Lucero se quedó pensativa. La verdad siempre había sido muy solitaria y los pocos amigos que tuvo, o se mudaron de colegio, o tomaron sus propios rumbos. Entonces, se le vino en la memoria un recuerdo que lo había borrado hacia mucho tiempo. Ella solo tenía entre seis o siete años. Acababa de mudarse la vecina de enfrente de su casa y tenía una hija. Enseguida se hicieron amigas, a pesar de los contrastes: mientras una era muy tímida, la otra era muy extrovertida. El problema fue que se enfermó gravemente, por lo que enseguida dejó de jugar con los otros niños y tuvieron que llevarla a un hospital. Pero ya fue tarde. Aún recordaba el velatorio, al ver a su única y mejor amiga de la infancia ahí, en el ataúd, con una expresión serena de sueño eterno y profundo.

Ante ese recuerdo, una lágrima se le escapó a la joven docente. De seguro, fue tan fuerte el shock que había olvidado por completo aquella experiencia, como si nunca hubiese pasado. Más bien, como si fuese un mal sueño.

Manuel estiró de su remera y Lucero lo miró. El niño sacó de su bolsillo un pañuelito y le dijo:

  • Tía lo usa para limpiar mi nariz. Pero está limpio. Te lo presto.
  • No es nada- dijo Lucero, limpiándose enseguida con una mano- es el calor. Dijeron que iba a llover, pero no veo ninguna nube.

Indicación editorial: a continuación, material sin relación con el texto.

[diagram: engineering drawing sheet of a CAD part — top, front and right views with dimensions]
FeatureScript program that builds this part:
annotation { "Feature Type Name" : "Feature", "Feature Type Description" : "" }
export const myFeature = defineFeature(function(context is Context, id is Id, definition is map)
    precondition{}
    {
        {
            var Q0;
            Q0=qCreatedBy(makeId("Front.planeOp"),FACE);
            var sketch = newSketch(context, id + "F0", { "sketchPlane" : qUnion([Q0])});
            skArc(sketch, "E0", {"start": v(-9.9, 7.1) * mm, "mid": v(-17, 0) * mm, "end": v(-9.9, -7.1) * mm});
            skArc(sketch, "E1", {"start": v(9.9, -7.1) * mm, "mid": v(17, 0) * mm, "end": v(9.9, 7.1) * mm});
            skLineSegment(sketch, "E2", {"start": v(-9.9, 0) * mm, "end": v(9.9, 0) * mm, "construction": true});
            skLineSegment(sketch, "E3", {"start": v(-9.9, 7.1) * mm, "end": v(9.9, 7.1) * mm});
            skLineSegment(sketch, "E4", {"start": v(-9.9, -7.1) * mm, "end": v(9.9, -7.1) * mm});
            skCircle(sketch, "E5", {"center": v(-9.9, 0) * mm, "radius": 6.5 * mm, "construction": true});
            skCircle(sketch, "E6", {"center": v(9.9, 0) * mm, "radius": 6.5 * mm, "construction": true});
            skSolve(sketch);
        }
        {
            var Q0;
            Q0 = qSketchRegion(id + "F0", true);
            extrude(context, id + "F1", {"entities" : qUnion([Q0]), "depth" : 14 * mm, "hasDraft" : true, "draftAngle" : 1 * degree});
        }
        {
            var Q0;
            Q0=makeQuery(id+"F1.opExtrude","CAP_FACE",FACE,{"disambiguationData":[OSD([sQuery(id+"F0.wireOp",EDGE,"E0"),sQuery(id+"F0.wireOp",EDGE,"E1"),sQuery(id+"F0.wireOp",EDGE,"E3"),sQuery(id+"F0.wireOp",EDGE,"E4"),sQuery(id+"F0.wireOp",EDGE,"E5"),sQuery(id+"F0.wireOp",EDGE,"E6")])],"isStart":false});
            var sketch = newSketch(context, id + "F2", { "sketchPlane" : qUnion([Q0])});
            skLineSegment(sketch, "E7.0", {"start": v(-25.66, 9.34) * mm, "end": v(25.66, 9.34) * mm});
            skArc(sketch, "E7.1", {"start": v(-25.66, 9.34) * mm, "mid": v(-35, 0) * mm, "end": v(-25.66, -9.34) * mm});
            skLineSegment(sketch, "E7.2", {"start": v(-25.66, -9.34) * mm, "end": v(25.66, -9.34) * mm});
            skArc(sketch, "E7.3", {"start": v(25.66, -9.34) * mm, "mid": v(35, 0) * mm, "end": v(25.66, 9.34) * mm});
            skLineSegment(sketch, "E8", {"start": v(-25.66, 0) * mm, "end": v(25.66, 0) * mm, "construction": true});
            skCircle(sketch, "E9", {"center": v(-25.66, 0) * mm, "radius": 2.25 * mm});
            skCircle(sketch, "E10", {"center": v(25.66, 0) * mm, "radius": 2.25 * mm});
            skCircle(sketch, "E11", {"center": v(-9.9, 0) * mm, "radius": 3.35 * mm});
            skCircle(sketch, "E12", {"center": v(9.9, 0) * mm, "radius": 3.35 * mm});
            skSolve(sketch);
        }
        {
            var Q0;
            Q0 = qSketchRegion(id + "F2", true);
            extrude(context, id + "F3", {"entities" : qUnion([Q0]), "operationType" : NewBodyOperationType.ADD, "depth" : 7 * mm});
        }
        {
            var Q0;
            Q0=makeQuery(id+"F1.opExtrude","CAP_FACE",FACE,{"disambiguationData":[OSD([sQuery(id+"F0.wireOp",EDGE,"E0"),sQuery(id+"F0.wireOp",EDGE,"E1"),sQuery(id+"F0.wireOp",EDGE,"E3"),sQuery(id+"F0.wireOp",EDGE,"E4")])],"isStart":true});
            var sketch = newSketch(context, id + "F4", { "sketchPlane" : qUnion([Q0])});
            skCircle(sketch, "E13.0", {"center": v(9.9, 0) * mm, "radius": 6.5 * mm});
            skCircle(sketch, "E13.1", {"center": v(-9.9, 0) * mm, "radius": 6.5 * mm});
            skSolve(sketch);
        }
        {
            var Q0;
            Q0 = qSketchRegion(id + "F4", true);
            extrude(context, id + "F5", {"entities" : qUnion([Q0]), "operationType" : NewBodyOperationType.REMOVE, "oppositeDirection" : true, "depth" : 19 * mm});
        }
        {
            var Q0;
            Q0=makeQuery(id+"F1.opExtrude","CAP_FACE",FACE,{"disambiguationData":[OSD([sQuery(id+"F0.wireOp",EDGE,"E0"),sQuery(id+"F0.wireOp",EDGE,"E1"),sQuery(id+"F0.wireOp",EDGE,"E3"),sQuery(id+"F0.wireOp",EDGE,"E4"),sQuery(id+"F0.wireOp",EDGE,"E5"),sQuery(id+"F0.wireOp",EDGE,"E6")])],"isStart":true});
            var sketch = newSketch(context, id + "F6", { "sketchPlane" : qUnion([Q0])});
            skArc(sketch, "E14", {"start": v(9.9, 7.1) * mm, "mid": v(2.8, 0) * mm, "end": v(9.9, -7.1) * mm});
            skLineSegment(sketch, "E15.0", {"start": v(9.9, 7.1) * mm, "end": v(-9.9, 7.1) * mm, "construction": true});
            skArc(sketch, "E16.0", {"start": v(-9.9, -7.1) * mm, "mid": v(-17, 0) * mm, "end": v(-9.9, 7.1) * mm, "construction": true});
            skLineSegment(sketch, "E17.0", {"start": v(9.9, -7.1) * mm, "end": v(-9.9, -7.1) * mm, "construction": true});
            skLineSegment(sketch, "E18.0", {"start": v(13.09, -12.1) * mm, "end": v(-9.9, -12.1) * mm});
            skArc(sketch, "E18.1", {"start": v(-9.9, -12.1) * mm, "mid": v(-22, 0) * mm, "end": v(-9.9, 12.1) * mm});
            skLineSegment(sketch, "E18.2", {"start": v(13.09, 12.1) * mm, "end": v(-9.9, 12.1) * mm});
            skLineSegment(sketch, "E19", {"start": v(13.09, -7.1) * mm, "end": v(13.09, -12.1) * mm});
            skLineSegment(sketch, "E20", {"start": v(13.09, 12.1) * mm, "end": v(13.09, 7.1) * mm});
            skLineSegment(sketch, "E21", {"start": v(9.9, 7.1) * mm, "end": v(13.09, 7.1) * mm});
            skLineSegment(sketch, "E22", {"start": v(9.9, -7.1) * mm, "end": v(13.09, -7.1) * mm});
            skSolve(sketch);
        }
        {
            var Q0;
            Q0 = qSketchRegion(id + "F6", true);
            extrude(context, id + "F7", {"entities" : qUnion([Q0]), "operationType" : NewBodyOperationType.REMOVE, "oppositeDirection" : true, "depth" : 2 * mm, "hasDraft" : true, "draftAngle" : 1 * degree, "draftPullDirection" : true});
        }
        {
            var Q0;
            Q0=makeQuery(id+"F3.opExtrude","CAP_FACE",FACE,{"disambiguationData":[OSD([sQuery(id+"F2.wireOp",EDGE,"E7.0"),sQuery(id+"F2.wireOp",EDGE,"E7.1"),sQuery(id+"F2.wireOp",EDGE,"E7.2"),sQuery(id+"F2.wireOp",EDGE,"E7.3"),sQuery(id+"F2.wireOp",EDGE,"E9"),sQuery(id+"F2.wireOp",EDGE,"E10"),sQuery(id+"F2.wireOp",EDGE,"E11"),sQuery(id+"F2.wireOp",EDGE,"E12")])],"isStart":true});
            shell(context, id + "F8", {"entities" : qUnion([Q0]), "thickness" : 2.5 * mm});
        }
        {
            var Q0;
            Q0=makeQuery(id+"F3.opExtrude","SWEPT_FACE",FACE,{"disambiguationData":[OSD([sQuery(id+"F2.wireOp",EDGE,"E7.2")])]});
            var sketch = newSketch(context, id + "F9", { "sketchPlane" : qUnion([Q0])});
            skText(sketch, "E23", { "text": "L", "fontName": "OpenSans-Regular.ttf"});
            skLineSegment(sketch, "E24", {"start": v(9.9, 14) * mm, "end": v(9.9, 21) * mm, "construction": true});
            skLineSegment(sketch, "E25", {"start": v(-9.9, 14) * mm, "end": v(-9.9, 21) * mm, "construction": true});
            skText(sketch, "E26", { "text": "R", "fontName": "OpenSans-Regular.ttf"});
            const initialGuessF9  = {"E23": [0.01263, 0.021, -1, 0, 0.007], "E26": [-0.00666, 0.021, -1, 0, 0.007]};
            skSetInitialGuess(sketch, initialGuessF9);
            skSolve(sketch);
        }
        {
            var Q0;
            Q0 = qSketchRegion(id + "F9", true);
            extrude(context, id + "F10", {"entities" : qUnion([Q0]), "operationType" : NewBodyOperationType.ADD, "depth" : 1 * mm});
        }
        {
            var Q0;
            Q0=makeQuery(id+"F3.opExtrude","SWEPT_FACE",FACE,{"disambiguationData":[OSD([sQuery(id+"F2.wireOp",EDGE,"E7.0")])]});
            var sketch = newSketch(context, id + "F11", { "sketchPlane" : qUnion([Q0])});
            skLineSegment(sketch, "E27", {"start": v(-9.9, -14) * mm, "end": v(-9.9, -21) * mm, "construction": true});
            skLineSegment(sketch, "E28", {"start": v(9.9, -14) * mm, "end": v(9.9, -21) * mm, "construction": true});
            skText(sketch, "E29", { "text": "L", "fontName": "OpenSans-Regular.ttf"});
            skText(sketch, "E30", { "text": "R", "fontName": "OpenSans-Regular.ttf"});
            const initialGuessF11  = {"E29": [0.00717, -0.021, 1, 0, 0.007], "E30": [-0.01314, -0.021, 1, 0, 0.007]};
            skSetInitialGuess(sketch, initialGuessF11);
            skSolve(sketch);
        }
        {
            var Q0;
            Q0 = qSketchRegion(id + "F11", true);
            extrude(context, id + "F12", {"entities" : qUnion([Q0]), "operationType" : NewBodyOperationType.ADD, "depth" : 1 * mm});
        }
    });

Lucero dejó de llorar. Manuel guardó su pañuelito y miró a su tía, que seguía charlando con aquel hombre. Cintia guardó sus cosas en una mochila y, antes de marcharse, dijo:

  • Me alegro de que nos hayamos reunido otra vez. Lástima que nuestras memorias fueron borradas.

Cintia corrió, sin mirar atrás. Lucero no entendió qué quiso decir la niña con esas palabras. Incluso, creyó que había escuchado mal.

  • ¿Profe? ¿Tú también perdiste a tus amigos? - le preguntó Manuel, luego de que Cintia se marchara.